The efficient execution of Java programs presents a challenge to hardware and software designers alike. The difficulty however lies with the Java bytecodes. Their model of a simplistic, platform-independent stack machine is well-suited for portability, though at the expense of execution speed. Various approaches are being proposed to increase the speed of Java bytecode programs, including: (1) on-the-fly compilation to native code (also known as JIT or "just-in-time" compilation); (2) traditional ("ahead-of-time") compilation of bytecodes to some higher-level intermediate form and then to native code; and (3) translation of bytecodes to a higher-level language and then use of an existing compiler to produce native code. Speedups on the order of 50 over standard bytecode interpretation have been claimed.

All of these approaches rely upon bytecode analysis (of varying sophistication) to extract information about the program, which is then used to optimize the native code during the translation process. However, extracting information from a bytecode representation is expensive, and in general does not collect all the information originally available at the source-level.

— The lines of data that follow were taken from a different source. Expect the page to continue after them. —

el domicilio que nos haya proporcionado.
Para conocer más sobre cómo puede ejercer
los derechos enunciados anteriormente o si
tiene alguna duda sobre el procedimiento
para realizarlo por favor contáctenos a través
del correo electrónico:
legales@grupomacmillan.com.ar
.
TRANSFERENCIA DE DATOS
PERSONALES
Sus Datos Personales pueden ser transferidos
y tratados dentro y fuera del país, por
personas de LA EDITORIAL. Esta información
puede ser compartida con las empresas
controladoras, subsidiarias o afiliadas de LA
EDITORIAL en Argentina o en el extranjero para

In this paper we propose an optimization approach based on bytecode annotations. The bytecodes are annotated during the original source code to bytecode translation, allowing both traditional interpretation by a JVM and aggressive optimization by an annotation-aware bytecode compiler. Annotations do not hinder portability nor compatibility, while preserving optimization information that is (1) expensive to recompute and (2) sometimes impossible to recompute. Preliminary results yield bytecode with C-like performance using JIT technology.